Renowned psychiatrist Dr. Archibald Hart says many people’s personality faults, anger and anxiety, can be reduced or even eliminated by getting more sleep on a regular basis. He recommends going to bed 15 minutes earlier every night for a week; then 30 minutes; then 45; and finally an hour earlier (or more, if you need it).
As I talk to girlfriends my age, I’m somewhat surprised at how many of us have difficulty sleeping–some wake up during the night and have trouble falling back asleep for several hours. Some wake early in the morning and are awake, albeit dragging, later in the day. Others, like me, don’t fall asleep for hours after getting into bed.
I’ve tried many different possible remedies and am hopeful that I’ve found one that works for me. However, I’ve resonated with Dr. Hart’s insights about the importance of sleep in our lives.
When I’m tired I need to put more of a guard on my tongue so as not to snap at those I love, drag around looking at the floor, thinking of all the things I need to do and don’t want to begin.
Once I get some rest I’m perkier, more loving to Don and accepting of myself, and have increased patience for others’ needs and concerns.
I’ve found it’s better to go to bed earlier rather than sleep later in the morning. The earlier rest is more refreshing because I’m not so fatigued when I first nod off.
When I can’t sleep I do one of a number of things:
- Eat (that’s a bad one!)
- Watch TV, or
- Focus on my work-in-progress novel.
My hubby is a great sleeper who falls asleep within three minutes of when his head hits the pillow. While he slumbers through my nocturnal wakings (someone has to, right?), our dog Paige is my little midnight buddy. If I get out of bed she invariably wakens within 20 minutes to find me gone. I’ll hear the patter of little paws and sure enough, my pal has come to keep me company. I must admit sometimes she looks at me like “what are you doing up and Puh-leeze, can we go back to bed?”
So are you sleep deprived? How is that affecting your work, your attitude, your joy, your relationships? How do you deal with the effects of this deprivation? What can you do to change either the circumstances or yourself?

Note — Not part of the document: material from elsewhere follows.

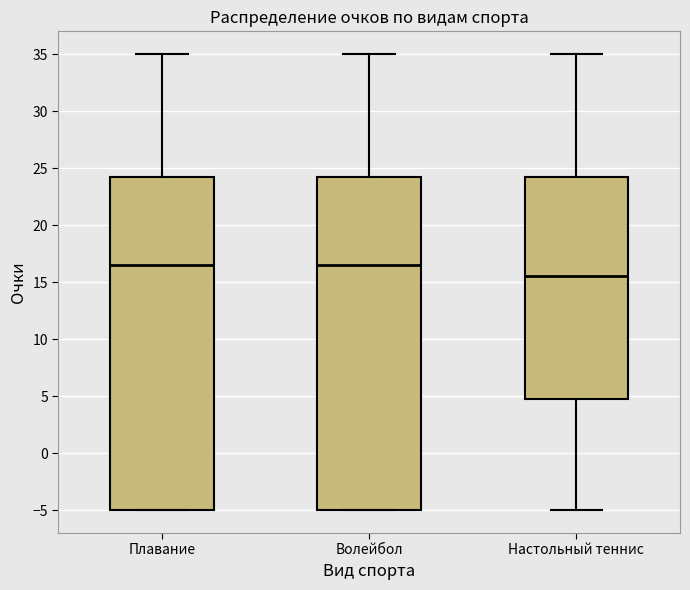

Where does the lower whisker of the box for Настольный теннис end on the y-axis? The values are not printed on the chart, so give them approximately, as read against the axis.

-5.0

When you face a physical, emotional or spiritual crisis, sometimes the first and best thing to do is sleep. Release your cares to God, who has promised to care for you. Allow your mind to clear, your body and spirit to be refreshed so you can face the challenges before you. So often I feel like I have to finish everything on my to-do list, meet whatever challenges are in my path, and do it on my own. And yet my Father says:
“It is useless for you to work so hard from early morning until late at night, anxiously working for food to eat; for God gives rest to his loved ones.”Psalm 127:2
This week I resolve to focus more on bringing him into everything I do and need, and allow him to give me rest, knowing I am one of his beloved.